» **Exercise goal**:
Write the listing out again exactly as it stands, with no images.
#### Study material ####
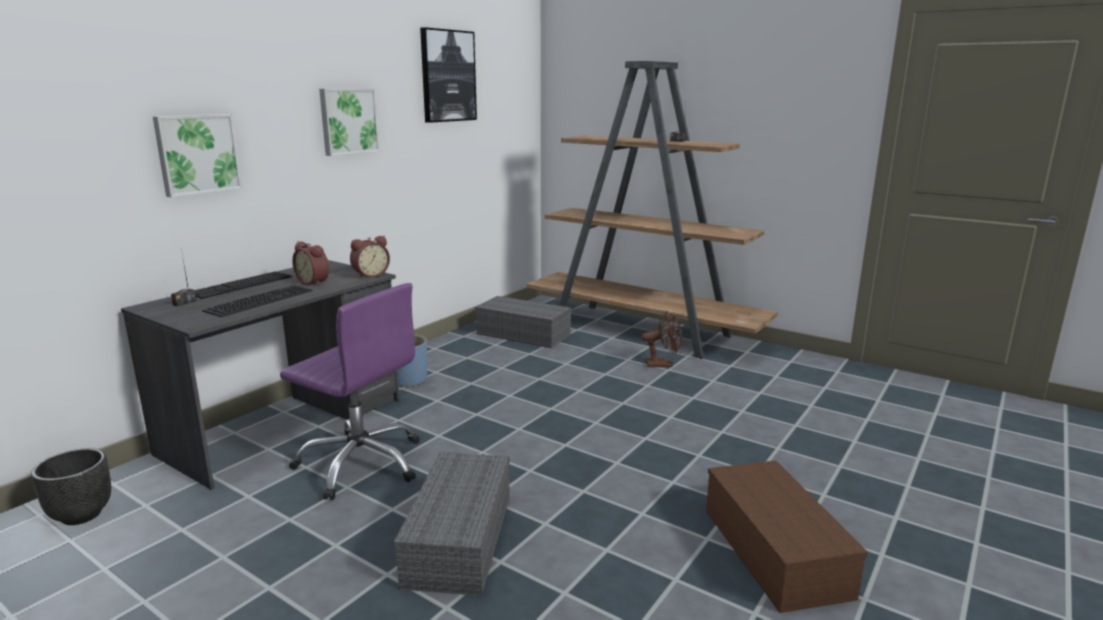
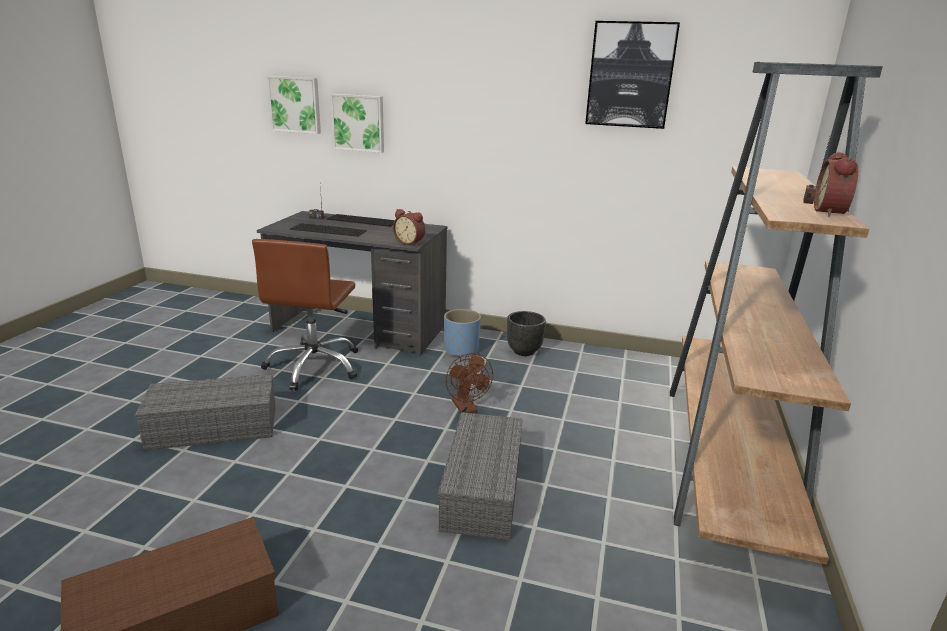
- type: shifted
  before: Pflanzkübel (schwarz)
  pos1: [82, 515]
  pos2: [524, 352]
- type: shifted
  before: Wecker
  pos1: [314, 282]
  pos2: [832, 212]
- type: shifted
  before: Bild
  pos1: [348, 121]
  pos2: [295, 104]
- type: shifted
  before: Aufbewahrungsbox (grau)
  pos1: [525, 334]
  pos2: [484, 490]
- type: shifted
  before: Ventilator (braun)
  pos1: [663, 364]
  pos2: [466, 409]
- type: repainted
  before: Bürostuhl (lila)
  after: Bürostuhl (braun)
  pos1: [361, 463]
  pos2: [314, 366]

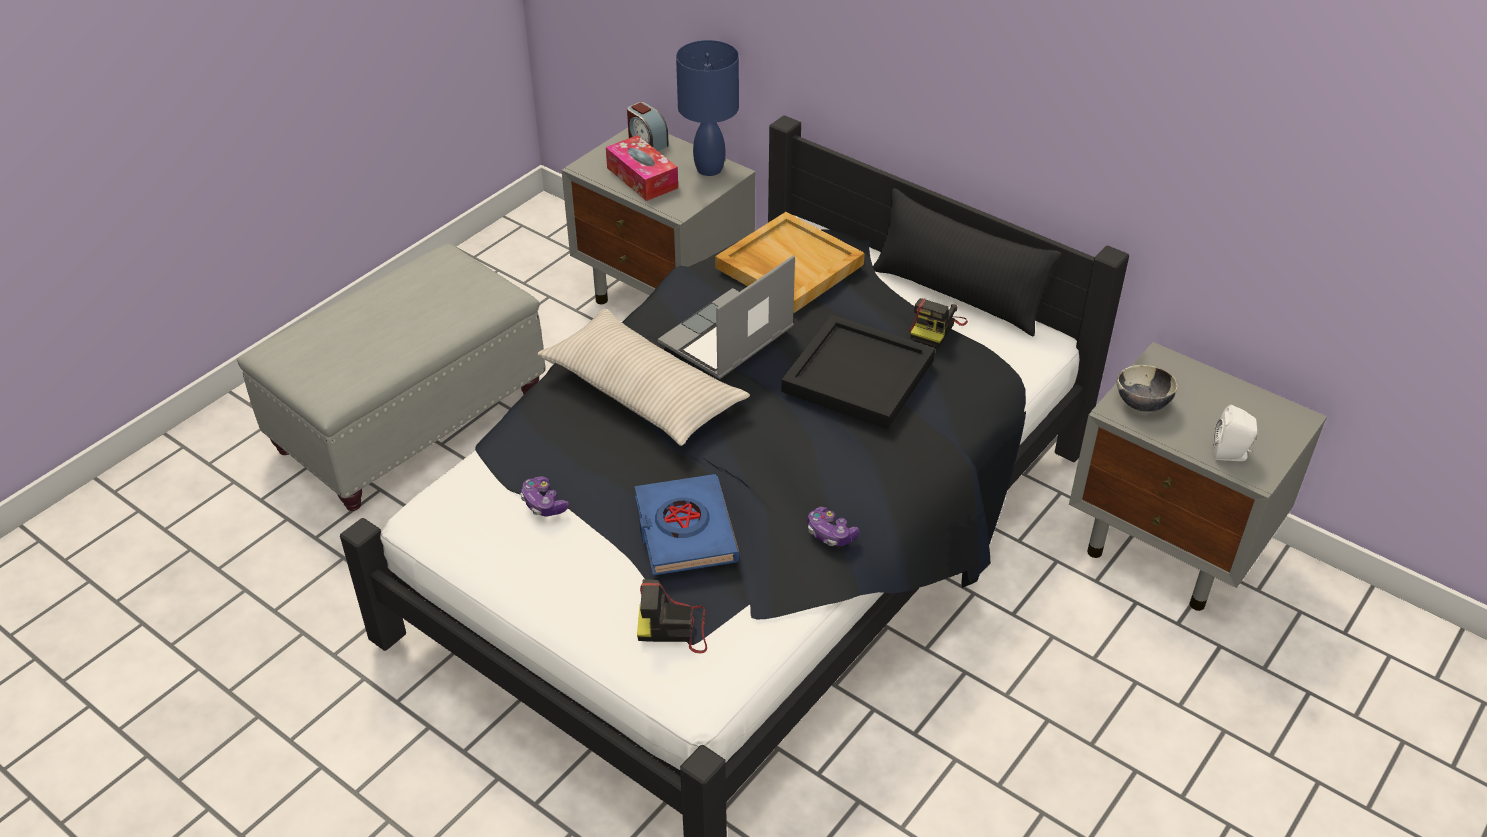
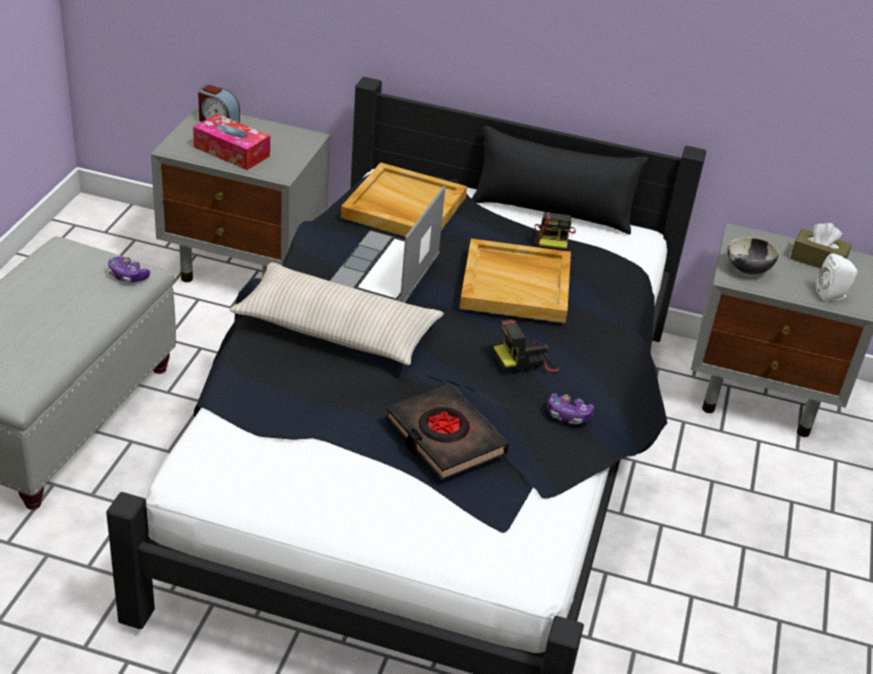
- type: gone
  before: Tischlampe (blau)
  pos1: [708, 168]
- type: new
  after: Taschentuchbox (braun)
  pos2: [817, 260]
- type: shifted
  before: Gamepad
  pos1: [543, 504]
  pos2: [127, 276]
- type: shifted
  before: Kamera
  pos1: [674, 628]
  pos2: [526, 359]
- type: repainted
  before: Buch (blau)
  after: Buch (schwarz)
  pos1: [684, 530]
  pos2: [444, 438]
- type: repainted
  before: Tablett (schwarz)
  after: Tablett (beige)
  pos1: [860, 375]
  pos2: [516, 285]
####
» **Result of this exercise**:
- type: shifted
  before: Pflanzkübel (schwarz)
  pos1: [82, 515]
  pos2: [524, 352]
- type: shifted
  before: Wecker
  pos1: [314, 282]
  pos2: [832, 212]
- type: shifted
  before: Bild
  pos1: [348, 121]
  pos2: [295, 104]
- type: shifted
  before: Aufbewahrungsbox (grau)
  pos1: [525, 334]
  pos2: [484, 490]
- type: shifted
  before: Ventilator (braun)
  pos1: [663, 364]
  pos2: [466, 409]
- type: repainted
  before: Bürostuhl (lila)
  after: Bürostuhl (braun)
  pos1: [361, 463]
  pos2: [314, 366]

- type: gone
  before: Tischlampe (blau)
  pos1: [708, 168]
- type: new
  after: Taschentuchbox (braun)
  pos2: [817, 260]
- type: shifted
  before: Gamepad
  pos1: [543, 504]
  pos2: [127, 276]
- type: shifted
  before: Kamera
  pos1: [674, 628]
  pos2: [526, 359]
- type: repainted
  before: Buch (blau)
  after: Buch (schwarz)
  pos1: [684, 530]
  pos2: [444, 438]
- type: repainted
  before: Tablett (schwarz)
  after: Tablett (beige)
  pos1: [860, 375]
  pos2: [516, 285]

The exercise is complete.